André Jacek est un jeune professeur engagé à contrat dans une petite ville du Nord: Lambreville. Un mystère plane : des gens auraient vu des soucoupes volantes mais personne ne veut en parler. L'intérêt de Jacek augmente et il se lance dans une enquête personnelle. Surprise, tous les livres sur les ovnis ont disparu de la bibliothèque et le journal local a détruit ses propres archives...

Ayant été « assailli » par une boule lumineuse, puis ayant aperçu des lueurs à l'orée de la forêt, Jacek part en motoneige pour percer ce mystère. Il est rattrapé et tabassé par des malandrins qui l'enjoignent de quitter la ville. Le lendemain, il reçoit son congé de la main du directeur de l'école — on apprécie peu son intérêt pour les ovnis. Libre de son temps, il en profite pour relancer son enquête, ce qui l'amène dans une garnison militaire où il est capturé.

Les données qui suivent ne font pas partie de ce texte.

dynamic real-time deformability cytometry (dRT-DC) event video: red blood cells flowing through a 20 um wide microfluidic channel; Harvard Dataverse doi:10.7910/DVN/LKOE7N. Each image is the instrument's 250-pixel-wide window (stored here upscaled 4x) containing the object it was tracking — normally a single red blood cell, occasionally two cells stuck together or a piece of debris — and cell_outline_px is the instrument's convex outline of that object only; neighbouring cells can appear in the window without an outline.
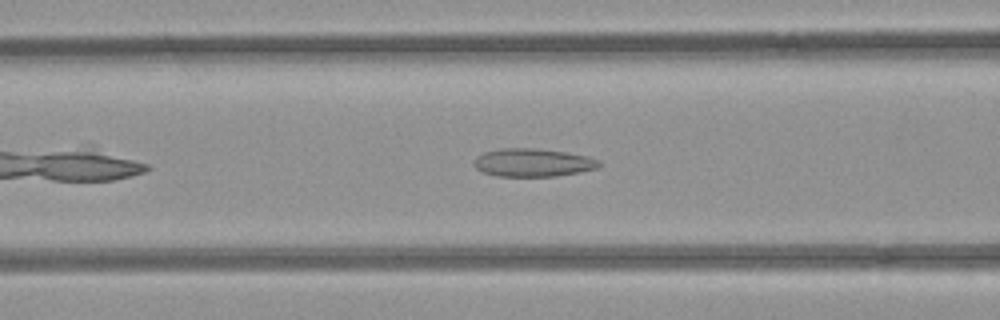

Jacek fait alors la connaissance de Julian, une jeune Californien doué de pouvoirs extrasensoriels. Les militaires ont établi un camp autour d'un ovni qu'ils ont capturé; mais ils sont incapables d'entrer en communication avec les hypothétiques passagers du vaisseau, ils sont même incapables d'entrer dans le vaisseau. Puis le vaisseau se met à émettre des messages implorant Julian de monter à bord. Le commandant de la garnison envoie plutôt Jacek. Une fois à bord, André Jacek est pris d'hallucinations. Puis le vaisseau disparaît subitement, en se désintégrant. Analysant l'affaire, Jacek et quelques-uns de ses amis en viennent à la conclusion que le vaisseau était un organisme vivant en état de dépérissement et qu'il est mort de sa belle mort, seul et quasi abandonné par les siens. Seuls, les pouvoirs ESP de Julian auraient sans doute pu le régénérer — mais c'est raté, merci les militaires.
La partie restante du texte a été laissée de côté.